Wir fuhren mit dem Taxi zu meiner Aufnahmestelle. Sie besteht aus einer evangelischen Kirche mit einem Tageszentrum, also zahlreichen Seminarräumen und einem Hotel. Hier exisitiert auch eine Freiwilligenwohnung in der dritten Etage. Maryna zeigte uns die sehr moderne Wohnung, die aus einem Aufenthaltsraum mit Sofas, einem Abstellraum, einer großen Küche inklusive Waschmaschine und zwei Wohnblocks sowie einem Einzelzimmer besteht. Mattis und ich leben in einem Block und teilen uns ein Badezimmer. Mein Zimmer ist schön eingerichtet mit Möbeln aus hellem Holz. Ich habe ein Regal, eine Kommode, einen Schreibtisch, einen kleinen Schrank und ein Bett. Außerdem hängt ein Bilderrahmen an meiner Wand, den ich schon am ersten Abend mit Fotos gefüllt habe. Das Zimmer wirkt relativ groß, aber leider ist es nicht sehr hell, da sich nur ein kleines Fenster in der unteren rechten Ecke befindet. Mein Blick aus dem Fenster beinhaltet leider nur andere Häuserwände, aber das ist Meckern auf hohem Niveau. Die Wohnung ist echt super.

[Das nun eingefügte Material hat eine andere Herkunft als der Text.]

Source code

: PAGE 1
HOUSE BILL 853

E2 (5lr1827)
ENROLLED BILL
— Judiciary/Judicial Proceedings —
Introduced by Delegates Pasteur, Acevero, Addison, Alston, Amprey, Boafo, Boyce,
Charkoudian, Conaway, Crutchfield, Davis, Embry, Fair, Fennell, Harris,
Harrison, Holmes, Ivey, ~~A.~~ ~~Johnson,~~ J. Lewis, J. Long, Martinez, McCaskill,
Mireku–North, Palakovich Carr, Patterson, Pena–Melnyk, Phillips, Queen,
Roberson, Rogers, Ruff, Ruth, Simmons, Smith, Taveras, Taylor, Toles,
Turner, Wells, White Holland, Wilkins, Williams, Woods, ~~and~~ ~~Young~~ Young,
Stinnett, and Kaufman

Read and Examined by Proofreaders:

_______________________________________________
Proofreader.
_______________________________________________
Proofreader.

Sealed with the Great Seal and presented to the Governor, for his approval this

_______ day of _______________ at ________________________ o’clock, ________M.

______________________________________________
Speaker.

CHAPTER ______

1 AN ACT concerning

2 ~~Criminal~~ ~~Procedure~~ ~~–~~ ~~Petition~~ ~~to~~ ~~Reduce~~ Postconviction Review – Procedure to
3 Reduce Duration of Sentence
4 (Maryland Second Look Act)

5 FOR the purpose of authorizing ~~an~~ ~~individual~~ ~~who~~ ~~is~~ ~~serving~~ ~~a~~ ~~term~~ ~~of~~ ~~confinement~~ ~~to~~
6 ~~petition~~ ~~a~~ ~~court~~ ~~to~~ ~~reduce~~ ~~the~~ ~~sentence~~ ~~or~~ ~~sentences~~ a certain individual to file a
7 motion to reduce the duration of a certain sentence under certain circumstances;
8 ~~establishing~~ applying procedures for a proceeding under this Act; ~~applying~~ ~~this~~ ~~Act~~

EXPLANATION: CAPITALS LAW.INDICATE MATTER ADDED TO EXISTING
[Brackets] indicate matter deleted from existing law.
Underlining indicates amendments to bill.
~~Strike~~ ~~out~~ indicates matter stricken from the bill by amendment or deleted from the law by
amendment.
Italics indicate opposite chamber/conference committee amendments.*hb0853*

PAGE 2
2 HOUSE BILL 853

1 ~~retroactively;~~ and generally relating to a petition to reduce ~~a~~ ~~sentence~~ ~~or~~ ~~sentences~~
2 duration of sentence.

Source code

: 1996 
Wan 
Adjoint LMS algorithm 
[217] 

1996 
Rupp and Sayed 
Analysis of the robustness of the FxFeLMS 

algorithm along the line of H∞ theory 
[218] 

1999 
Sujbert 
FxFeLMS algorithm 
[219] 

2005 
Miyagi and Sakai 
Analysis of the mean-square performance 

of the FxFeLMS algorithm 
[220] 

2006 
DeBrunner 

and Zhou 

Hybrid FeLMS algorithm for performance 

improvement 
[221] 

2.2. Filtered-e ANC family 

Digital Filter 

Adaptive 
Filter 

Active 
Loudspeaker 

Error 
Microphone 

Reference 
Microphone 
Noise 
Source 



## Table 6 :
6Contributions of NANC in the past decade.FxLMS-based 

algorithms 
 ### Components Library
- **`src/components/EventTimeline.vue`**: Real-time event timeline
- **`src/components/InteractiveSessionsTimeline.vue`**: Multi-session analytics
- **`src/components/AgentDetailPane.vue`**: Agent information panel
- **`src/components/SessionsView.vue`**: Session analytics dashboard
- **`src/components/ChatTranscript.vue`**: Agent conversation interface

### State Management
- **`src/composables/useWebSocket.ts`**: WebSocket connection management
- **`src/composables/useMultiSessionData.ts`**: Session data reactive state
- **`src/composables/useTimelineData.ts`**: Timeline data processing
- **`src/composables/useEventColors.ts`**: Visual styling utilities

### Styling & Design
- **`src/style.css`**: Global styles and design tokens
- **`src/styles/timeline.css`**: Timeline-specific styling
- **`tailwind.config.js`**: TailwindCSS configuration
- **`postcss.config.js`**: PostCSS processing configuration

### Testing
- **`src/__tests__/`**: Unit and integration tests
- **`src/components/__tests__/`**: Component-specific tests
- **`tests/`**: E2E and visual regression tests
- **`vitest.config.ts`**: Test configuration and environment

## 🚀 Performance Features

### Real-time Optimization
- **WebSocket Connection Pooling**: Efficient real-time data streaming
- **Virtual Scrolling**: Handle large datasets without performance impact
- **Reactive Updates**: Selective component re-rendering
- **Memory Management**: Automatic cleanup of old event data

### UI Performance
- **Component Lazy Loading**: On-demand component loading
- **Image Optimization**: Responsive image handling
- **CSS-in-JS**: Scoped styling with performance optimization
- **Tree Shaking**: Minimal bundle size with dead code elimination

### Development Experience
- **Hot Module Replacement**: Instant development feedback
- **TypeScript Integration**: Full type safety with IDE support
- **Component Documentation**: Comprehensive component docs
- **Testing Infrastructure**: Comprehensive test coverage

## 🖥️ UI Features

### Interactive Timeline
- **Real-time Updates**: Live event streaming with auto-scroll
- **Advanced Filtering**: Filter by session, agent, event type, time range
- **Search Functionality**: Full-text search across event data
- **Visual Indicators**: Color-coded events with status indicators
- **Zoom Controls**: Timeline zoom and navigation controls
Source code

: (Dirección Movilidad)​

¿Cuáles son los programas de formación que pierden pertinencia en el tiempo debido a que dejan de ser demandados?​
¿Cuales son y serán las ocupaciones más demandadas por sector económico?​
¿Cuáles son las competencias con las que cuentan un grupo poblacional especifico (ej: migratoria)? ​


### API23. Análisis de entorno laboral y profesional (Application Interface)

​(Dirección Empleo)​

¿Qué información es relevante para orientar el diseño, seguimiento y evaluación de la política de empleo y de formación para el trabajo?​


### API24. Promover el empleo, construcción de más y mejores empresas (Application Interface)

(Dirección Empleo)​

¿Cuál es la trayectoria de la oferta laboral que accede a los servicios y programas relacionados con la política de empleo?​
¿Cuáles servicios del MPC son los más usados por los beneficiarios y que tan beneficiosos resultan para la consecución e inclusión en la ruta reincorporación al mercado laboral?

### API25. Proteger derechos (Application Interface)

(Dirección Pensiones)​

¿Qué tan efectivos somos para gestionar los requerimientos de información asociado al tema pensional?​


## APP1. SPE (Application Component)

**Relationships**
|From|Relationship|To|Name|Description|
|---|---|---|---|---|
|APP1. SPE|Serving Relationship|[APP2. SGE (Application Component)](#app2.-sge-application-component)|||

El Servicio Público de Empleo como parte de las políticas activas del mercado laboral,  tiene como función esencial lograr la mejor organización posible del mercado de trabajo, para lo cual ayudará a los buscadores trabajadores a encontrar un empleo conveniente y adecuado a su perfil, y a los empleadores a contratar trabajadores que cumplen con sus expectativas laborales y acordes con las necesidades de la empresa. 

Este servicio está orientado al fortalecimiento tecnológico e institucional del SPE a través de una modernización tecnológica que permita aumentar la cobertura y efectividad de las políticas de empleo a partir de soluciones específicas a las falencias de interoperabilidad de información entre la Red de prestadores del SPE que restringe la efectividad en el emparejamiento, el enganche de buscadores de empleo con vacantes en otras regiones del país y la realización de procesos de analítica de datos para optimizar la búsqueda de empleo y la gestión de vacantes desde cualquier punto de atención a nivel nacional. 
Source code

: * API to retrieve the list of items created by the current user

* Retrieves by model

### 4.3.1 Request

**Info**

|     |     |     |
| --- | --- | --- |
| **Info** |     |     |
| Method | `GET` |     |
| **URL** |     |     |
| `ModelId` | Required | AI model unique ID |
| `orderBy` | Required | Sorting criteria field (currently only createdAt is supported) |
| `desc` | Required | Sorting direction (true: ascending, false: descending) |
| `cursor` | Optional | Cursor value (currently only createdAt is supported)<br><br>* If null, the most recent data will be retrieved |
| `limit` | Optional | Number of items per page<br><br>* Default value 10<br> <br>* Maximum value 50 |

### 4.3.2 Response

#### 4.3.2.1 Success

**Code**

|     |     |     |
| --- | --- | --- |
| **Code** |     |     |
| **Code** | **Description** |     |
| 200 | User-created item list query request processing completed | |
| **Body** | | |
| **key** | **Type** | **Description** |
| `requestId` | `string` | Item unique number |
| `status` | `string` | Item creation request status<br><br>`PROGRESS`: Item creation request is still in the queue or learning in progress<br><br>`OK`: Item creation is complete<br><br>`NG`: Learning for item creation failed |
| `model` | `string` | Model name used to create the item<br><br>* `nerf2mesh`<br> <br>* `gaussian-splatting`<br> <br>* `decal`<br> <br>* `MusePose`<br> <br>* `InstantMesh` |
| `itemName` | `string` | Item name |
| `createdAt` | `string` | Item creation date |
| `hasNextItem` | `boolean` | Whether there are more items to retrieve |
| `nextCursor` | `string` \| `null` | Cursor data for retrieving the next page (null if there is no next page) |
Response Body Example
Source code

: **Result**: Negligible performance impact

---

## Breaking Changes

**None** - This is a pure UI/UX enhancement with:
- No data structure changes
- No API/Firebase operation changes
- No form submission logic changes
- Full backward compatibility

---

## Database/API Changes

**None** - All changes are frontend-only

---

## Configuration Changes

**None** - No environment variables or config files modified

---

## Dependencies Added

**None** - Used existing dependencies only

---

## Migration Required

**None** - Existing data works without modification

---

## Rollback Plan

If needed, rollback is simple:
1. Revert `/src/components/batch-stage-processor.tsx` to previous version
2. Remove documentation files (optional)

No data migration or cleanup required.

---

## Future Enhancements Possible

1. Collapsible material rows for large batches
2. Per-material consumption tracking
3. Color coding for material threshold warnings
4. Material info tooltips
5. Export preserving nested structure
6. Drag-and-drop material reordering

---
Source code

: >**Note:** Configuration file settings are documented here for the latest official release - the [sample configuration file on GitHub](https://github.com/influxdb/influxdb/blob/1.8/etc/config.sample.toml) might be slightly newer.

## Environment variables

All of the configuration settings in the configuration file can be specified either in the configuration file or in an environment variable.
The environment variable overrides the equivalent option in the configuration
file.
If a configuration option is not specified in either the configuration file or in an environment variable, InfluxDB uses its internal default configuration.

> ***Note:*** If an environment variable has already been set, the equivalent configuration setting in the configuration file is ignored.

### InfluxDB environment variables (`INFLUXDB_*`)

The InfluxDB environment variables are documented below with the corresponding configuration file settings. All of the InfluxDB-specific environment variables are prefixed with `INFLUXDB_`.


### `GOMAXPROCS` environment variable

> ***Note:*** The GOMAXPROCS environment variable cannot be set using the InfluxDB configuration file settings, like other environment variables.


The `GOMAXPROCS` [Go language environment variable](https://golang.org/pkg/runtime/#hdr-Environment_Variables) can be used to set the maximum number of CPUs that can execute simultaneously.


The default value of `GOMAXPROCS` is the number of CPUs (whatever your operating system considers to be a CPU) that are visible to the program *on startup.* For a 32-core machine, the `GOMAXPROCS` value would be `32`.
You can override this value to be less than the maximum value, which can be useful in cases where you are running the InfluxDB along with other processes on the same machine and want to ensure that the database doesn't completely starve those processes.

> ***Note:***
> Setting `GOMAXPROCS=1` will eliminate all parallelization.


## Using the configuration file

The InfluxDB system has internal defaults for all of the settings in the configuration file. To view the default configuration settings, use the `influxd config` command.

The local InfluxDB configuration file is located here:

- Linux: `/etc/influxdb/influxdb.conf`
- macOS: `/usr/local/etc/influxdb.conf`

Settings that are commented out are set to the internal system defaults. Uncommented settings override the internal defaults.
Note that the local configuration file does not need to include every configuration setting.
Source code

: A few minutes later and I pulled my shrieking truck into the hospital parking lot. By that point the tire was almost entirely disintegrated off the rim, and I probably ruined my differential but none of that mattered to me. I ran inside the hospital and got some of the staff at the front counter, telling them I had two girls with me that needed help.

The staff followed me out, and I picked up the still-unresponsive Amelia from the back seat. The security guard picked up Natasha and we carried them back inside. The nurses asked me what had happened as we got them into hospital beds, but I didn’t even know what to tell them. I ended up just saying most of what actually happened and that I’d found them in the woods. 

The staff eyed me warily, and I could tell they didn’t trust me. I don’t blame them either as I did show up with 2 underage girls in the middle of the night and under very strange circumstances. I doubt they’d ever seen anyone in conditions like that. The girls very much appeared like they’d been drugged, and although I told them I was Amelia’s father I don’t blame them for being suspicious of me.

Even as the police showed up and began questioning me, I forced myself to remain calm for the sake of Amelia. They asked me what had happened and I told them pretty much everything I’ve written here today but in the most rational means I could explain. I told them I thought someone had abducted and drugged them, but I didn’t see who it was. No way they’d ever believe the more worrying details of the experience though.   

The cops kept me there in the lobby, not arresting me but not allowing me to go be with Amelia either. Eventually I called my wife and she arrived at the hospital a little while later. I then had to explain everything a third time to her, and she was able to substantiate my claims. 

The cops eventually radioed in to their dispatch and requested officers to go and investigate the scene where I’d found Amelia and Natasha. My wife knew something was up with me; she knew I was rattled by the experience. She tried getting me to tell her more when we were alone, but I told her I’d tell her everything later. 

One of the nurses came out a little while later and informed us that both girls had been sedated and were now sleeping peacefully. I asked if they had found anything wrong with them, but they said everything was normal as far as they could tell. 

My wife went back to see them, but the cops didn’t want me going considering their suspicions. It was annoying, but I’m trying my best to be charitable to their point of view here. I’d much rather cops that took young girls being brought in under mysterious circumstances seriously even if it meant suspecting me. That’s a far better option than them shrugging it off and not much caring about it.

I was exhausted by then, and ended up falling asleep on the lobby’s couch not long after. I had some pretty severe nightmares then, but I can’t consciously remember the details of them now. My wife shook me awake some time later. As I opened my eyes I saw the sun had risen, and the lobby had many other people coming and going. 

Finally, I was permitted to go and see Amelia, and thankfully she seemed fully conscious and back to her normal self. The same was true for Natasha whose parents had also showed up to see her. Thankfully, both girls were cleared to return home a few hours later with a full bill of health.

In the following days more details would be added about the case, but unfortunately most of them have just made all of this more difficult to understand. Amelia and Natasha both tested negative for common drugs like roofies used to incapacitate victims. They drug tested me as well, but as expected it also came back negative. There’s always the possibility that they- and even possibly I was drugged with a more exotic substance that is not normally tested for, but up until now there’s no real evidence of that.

Nach einer kurzen Einführung in unser neues Heim ließ uns Maryna auch schon allein und Mattis und ich begaben uns auf den Weg, um etwas zu Essen zu finden. In die Stadt brauchten wir nur zwei Minuten zu Fuß und nach einer kurzen Suche fanden wir auch den "Kantor", wo wir unsere Euro in die polnische Währung Zloty umtauschen konnten. Dank "Google Maps" fanden wir dann auch das Pierogania-Restaurant, welches uns Maryna empfohlen hatte. Es war sehr voll und nur durch Glück bekamen wir einen Platz draußen mit einem wunderschönen Blick auf das Rathaus. Da wir beide starben vor Hunger, entschieden wir uns schnell für eine Sorte und bestellten alles auf Polnisch. Als dann auch noch alles mit der Bezahlung klappte und wir unser erstes Trinkgeld gaben, waren wir unheimlich stolz auf uns. Man hatte unser "Duolingo-Polnisch" verstanden. Diese App ist einfach der Hammer.
Mein erster Eindruck von der Altstadt war mehr als begeistert. So farbenfroh, verziert und detailreich mit einem schönen und modernen Springbrunnen. Kirchen gibt es hier wie Sand am Meer, es gibt viele Restaurants und Cafés und Mattis setzte mich darüber in Kenntnis, dass Breslau mehr als 100 Brücken hat und es deshalb auch das zweite Venedig genannt wird.
Zurück in meinem neuen Heim richtete ich mein Zimmer ein. Ich öffnete meinen viel zu vollen Koffer und stellte fest, dass ich seeehr viel mitgenommen hatte. Vielleicht hätte ich doch eine Packliste schreiben sollen...
An diesem Abend schrieb ich noch mit meiner Familie und meinen Freunden. Als ich im Bett lag durchflutete mich eine Art innerer Frieden. Ich hatte mit Gott abgemacht, dass ich diesen Dienst für ihn, für die Menschen und auch für mich tun werde und er wird mir die Kraft dafür geben. Welche Herausforderungen auch immer auf mich warten werden, ich bin nicht allein. Mit dieser Erkenntnis schlief ich ruhig und glücklich ein.